_Work order_. Reproduce the records below exactly as shown.

═════ Available records ═════

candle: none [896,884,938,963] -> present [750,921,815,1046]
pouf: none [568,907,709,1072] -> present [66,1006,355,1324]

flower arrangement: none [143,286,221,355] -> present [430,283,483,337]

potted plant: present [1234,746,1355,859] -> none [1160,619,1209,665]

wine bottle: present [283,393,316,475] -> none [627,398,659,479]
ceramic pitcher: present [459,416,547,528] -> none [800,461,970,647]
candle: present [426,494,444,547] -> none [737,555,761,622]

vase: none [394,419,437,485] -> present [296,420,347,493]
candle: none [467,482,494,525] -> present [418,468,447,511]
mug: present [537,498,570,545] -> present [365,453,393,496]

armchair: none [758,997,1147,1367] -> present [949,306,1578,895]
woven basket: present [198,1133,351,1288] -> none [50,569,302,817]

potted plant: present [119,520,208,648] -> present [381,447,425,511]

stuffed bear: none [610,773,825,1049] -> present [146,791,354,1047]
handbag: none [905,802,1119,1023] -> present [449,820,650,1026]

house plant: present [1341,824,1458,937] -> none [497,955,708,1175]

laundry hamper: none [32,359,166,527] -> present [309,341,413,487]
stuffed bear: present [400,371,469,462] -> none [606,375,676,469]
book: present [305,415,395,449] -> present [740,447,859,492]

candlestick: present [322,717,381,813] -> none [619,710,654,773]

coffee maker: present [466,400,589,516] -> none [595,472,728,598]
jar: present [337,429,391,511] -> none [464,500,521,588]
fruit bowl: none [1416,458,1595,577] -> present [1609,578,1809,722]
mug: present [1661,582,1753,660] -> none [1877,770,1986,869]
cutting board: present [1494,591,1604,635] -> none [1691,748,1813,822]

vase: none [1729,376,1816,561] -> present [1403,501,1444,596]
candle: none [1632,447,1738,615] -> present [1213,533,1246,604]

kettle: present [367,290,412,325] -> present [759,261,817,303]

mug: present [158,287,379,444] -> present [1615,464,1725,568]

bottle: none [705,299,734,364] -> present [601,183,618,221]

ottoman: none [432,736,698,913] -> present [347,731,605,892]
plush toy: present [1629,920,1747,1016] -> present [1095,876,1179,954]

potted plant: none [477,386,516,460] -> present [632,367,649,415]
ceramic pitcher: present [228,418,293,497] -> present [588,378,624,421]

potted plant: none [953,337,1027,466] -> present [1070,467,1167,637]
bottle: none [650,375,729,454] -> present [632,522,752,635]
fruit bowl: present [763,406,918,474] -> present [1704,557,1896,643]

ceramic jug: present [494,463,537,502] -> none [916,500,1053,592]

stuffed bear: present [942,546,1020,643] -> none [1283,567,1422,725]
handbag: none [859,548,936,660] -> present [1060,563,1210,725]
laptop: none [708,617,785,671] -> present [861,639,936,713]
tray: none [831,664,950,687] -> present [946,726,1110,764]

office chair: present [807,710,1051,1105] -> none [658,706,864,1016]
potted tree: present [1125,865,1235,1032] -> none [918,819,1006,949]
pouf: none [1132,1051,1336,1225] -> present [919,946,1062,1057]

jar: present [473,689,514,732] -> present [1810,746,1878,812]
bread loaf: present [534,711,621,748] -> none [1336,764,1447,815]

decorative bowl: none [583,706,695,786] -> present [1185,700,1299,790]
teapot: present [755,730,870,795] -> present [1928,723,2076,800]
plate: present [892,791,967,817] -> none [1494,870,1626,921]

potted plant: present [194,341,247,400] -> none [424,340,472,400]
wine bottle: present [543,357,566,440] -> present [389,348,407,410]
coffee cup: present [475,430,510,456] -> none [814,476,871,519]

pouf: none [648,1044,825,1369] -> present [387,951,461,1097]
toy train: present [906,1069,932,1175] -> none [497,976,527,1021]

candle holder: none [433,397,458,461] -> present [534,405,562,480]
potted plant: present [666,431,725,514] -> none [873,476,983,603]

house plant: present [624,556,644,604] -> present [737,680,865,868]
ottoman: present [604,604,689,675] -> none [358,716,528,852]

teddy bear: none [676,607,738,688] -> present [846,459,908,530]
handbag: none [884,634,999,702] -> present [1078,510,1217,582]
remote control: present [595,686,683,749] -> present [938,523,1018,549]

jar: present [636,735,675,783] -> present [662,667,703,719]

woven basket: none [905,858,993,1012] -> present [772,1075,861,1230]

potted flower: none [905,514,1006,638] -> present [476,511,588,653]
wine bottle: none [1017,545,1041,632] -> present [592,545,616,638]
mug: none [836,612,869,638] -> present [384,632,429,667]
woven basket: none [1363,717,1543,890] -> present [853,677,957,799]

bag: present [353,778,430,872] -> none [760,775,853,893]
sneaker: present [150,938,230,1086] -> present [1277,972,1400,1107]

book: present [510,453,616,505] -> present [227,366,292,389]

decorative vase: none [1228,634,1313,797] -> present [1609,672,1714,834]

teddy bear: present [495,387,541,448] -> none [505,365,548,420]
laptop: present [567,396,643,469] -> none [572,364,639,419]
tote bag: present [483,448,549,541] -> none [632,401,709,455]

═════

_Output below_.
candle: none [896,884,938,963] -> present [750,921,815,1046]
pouf: none [568,907,709,1072] -> present [66,1006,355,1324]

flower arrangement: none [143,286,221,355] -> present [430,283,483,337]

potted plant: present [1234,746,1355,859] -> none [1160,619,1209,665]

wine bottle: present [283,393,316,475] -> none [627,398,659,479]
ceramic pitcher: present [459,416,547,528] -> none [800,461,970,647]
candle: present [426,494,444,547] -> none [737,555,761,622]

vase: none [394,419,437,485] -> present [296,420,347,493]
candle: none [467,482,494,525] -> present [418,468,447,511]
mug: present [537,498,570,545] -> present [365,453,393,496]

armchair: none [758,997,1147,1367] -> present [949,306,1578,895]
woven basket: present [198,1133,351,1288] -> none [50,569,302,817]

potted plant: present [119,520,208,648] -> present [381,447,425,511]

stuffed bear: none [610,773,825,1049] -> present [146,791,354,1047]
handbag: none [905,802,1119,1023] -> present [449,820,650,1026]

house plant: present [1341,824,1458,937] -> none [497,955,708,1175]

laundry hamper: none [32,359,166,527] -> present [309,341,413,487]
stuffed bear: present [400,371,469,462] -> none [606,375,676,469]
book: present [305,415,395,449] -> present [740,447,859,492]

candlestick: present [322,717,381,813] -> none [619,710,654,773]

coffee maker: present [466,400,589,516] -> none [595,472,728,598]
jar: present [337,429,391,511] -> none [464,500,521,588]
fruit bowl: none [1416,458,1595,577] -> present [1609,578,1809,722]
mug: present [1661,582,1753,660] -> none [1877,770,1986,869]
cutting board: present [1494,591,1604,635] -> none [1691,748,1813,822]

vase: none [1729,376,1816,561] -> present [1403,501,1444,596]
candle: none [1632,447,1738,615] -> present [1213,533,1246,604]

kettle: present [367,290,412,325] -> present [759,261,817,303]

mug: present [158,287,379,444] -> present [1615,464,1725,568]

bottle: none [705,299,734,364] -> present [601,183,618,221]

ottoman: none [432,736,698,913] -> present [347,731,605,892]
plush toy: present [1629,920,1747,1016] -> present [1095,876,1179,954]

potted plant: none [477,386,516,460] -> present [632,367,649,415]
ceramic pitcher: present [228,418,293,497] -> present [588,378,624,421]

potted plant: none [953,337,1027,466] -> present [1070,467,1167,637]
bottle: none [650,375,729,454] -> present [632,522,752,635]
fruit bowl: present [763,406,918,474] -> present [1704,557,1896,643]

ceramic jug: present [494,463,537,502] -> none [916,500,1053,592]

stuffed bear: present [942,546,1020,643] -> none [1283,567,1422,725]
handbag: none [859,548,936,660] -> present [1060,563,1210,725]
laptop: none [708,617,785,671] -> present [861,639,936,713]
tray: none [831,664,950,687] -> present [946,726,1110,764]

office chair: present [807,710,1051,1105] -> none [658,706,864,1016]
potted tree: present [1125,865,1235,1032] -> none [918,819,1006,949]
pouf: none [1132,1051,1336,1225] -> present [919,946,1062,1057]

jar: present [473,689,514,732] -> present [1810,746,1878,812]
bread loaf: present [534,711,621,748] -> none [1336,764,1447,815]

decorative bowl: none [583,706,695,786] -> present [1185,700,1299,790]
teapot: present [755,730,870,795] -> present [1928,723,2076,800]
plate: present [892,791,967,817] -> none [1494,870,1626,921]

potted plant: present [194,341,247,400] -> none [424,340,472,400]
wine bottle: present [543,357,566,440] -> present [389,348,407,410]
coffee cup: present [475,430,510,456] -> none [814,476,871,519]

pouf: none [648,1044,825,1369] -> present [387,951,461,1097]
toy train: present [906,1069,932,1175] -> none [497,976,527,1021]

candle holder: none [433,397,458,461] -> present [534,405,562,480]
potted plant: present [666,431,725,514] -> none [873,476,983,603]

house plant: present [624,556,644,604] -> present [737,680,865,868]
ottoman: present [604,604,689,675] -> none [358,716,528,852]

teddy bear: none [676,607,738,688] -> present [846,459,908,530]
handbag: none [884,634,999,702] -> present [1078,510,1217,582]
remote control: present [595,686,683,749] -> present [938,523,1018,549]

jar: present [636,735,675,783] -> present [662,667,703,719]

woven basket: none [905,858,993,1012] -> present [772,1075,861,1230]

potted flower: none [905,514,1006,638] -> present [476,511,588,653]
wine bottle: none [1017,545,1041,632] -> present [592,545,616,638]
mug: none [836,612,869,638] -> present [384,632,429,667]
woven basket: none [1363,717,1543,890] -> present [853,677,957,799]

bag: present [353,778,430,872] -> none [760,775,853,893]
sneaker: present [150,938,230,1086] -> present [1277,972,1400,1107]

book: present [510,453,616,505] -> present [227,366,292,389]

decorative vase: none [1228,634,1313,797] -> present [1609,672,1714,834]

teddy bear: present [495,387,541,448] -> none [505,365,548,420]
laptop: present [567,396,643,469] -> none [572,364,639,419]
tote bag: present [483,448,549,541] -> none [632,401,709,455]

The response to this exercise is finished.